### Aim
Reproduce every line of the material below without changing a character, and leave the pictures out.
------------------------------------
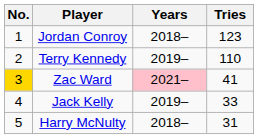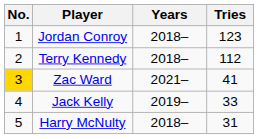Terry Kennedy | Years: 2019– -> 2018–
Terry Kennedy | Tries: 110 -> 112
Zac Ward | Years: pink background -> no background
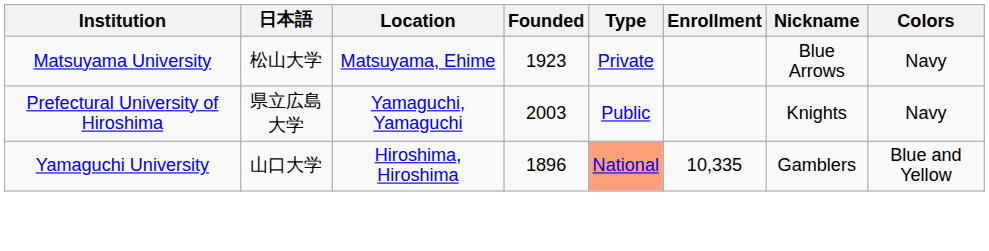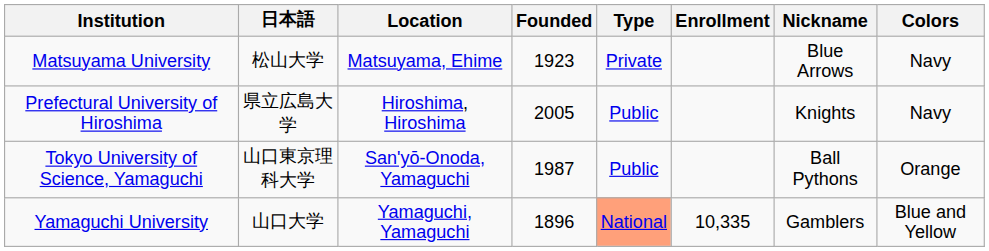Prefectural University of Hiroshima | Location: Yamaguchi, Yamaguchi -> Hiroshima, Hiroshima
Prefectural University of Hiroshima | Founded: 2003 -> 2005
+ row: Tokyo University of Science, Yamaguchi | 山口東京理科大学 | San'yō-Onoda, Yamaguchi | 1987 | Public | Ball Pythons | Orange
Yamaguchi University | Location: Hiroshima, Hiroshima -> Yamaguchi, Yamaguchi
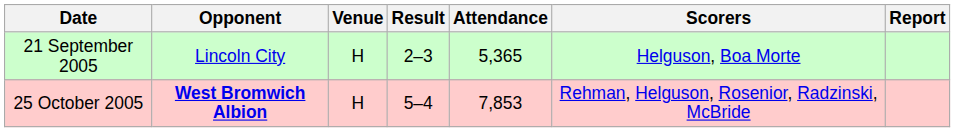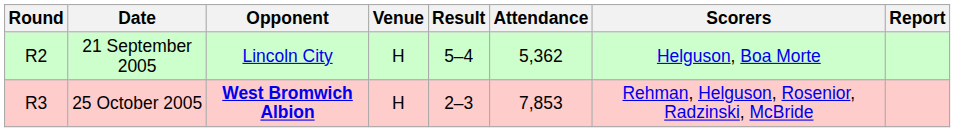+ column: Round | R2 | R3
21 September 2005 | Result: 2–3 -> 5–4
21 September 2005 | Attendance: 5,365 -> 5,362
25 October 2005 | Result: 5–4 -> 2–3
------------------------------------
### Reply
Terry Kennedy | Years: 2019– -> 2018–
Terry Kennedy | Tries: 110 -> 112
Zac Ward | Years: pink background -> no background
Prefectural University of Hiroshima | Location: Yamaguchi, Yamaguchi -> Hiroshima, Hiroshima
Prefectural University of Hiroshima | Founded: 2003 -> 2005
+ row: Tokyo University of Science, Yamaguchi | 山口東京理科大学 | San'yō-Onoda, Yamaguchi | 1987 | Public | Ball Pythons | Orange
Yamaguchi University | Location: Hiroshima, Hiroshima -> Yamaguchi, Yamaguchi
+ column: Round | R2 | R3
21 September 2005 | Result: 2–3 -> 5–4
21 September 2005 | Attendance: 5,365 -> 5,362
25 October 2005 | Result: 5–4 -> 2–3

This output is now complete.